What the task requires: Return the passage of the controller-interface discussion from "I do not see" to "setup default limits.", word for word.

I do not see it in the patches you have submitted. May be I overlooked.
Can you please point me the code where guarantee is handled.

>
> > Each controller modifying the infrastructure code doesn't look good. We
> > can have proper interfaces to add a new resource controller.
> controllers do not modify interfaces nor core. They just add
> themself to the list of resources and setup default limits.
> do you think it is worth creating infrastructure for these
> 2 one-line-changes?

Yes, IMO, it is cleaner.

Think of the documentation that explains how to write a controller for
UBC.

With a proper interface it will read something like: One have to call
register_controller(char *name) and on success it returns a unique id
which is the id for the controller.

Vs

With changing lines in the core code: One have to edit the file
filename.c and add a macro to this of macros with an incremented value
for their controller and add the name of their controller to the array
named controller_names[].

I think the first one is cleaner, what do you think ?

<snip>

--

------------------------------------------------------------ ----------
Chandra Seetharaman | Be careful what you choose....

(Data entries)
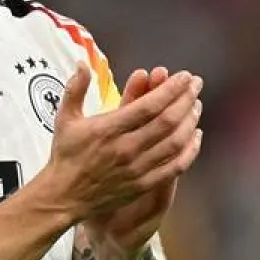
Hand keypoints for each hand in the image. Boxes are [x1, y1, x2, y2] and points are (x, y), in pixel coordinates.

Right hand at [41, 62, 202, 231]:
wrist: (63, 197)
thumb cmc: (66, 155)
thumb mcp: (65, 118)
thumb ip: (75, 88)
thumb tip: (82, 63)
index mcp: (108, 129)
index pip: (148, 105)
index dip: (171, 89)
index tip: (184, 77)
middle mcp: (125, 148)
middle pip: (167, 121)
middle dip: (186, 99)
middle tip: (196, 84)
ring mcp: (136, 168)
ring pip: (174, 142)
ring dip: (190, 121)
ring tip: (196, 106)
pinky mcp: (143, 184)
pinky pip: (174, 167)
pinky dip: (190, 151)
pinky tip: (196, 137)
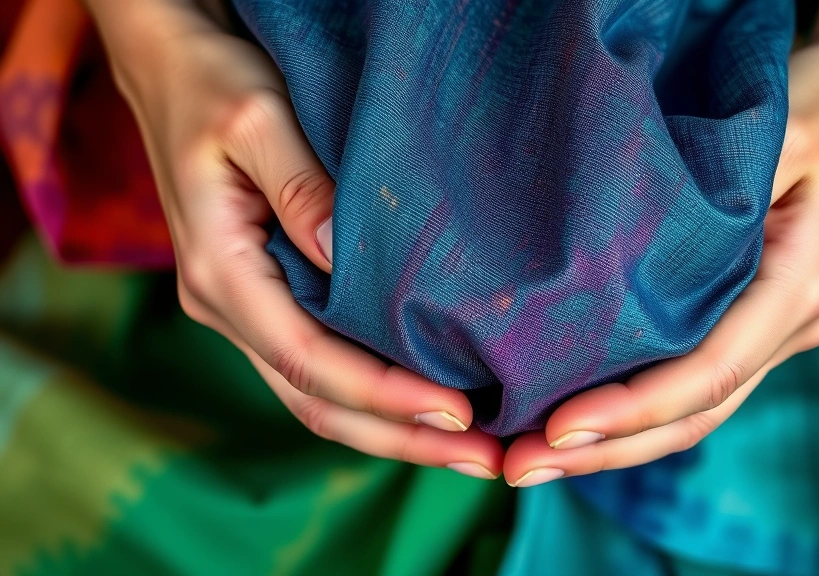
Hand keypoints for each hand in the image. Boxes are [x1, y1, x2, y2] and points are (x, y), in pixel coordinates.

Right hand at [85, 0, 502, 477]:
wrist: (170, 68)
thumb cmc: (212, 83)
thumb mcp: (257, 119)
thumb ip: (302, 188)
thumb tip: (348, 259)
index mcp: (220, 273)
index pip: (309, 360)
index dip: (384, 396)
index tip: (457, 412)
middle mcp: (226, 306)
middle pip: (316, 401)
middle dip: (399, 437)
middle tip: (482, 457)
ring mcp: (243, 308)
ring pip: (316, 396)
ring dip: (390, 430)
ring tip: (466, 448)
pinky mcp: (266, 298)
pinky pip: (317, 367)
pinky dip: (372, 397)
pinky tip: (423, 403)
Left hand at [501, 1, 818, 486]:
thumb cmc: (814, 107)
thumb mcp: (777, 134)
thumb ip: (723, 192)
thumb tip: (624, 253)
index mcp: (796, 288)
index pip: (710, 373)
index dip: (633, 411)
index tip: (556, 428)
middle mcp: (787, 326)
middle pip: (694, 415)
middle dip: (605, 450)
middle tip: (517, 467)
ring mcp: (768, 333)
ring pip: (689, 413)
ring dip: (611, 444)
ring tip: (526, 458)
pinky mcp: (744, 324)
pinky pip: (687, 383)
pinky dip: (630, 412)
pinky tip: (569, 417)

Solution to this problem:
I do not see it in the patches you have submitted. May be I overlooked.
Can you please point me the code where guarantee is handled.

>
> > Each controller modifying the infrastructure code doesn't look good. We
> > can have proper interfaces to add a new resource controller.
> controllers do not modify interfaces nor core. They just add
> themself to the list of resources and setup default limits.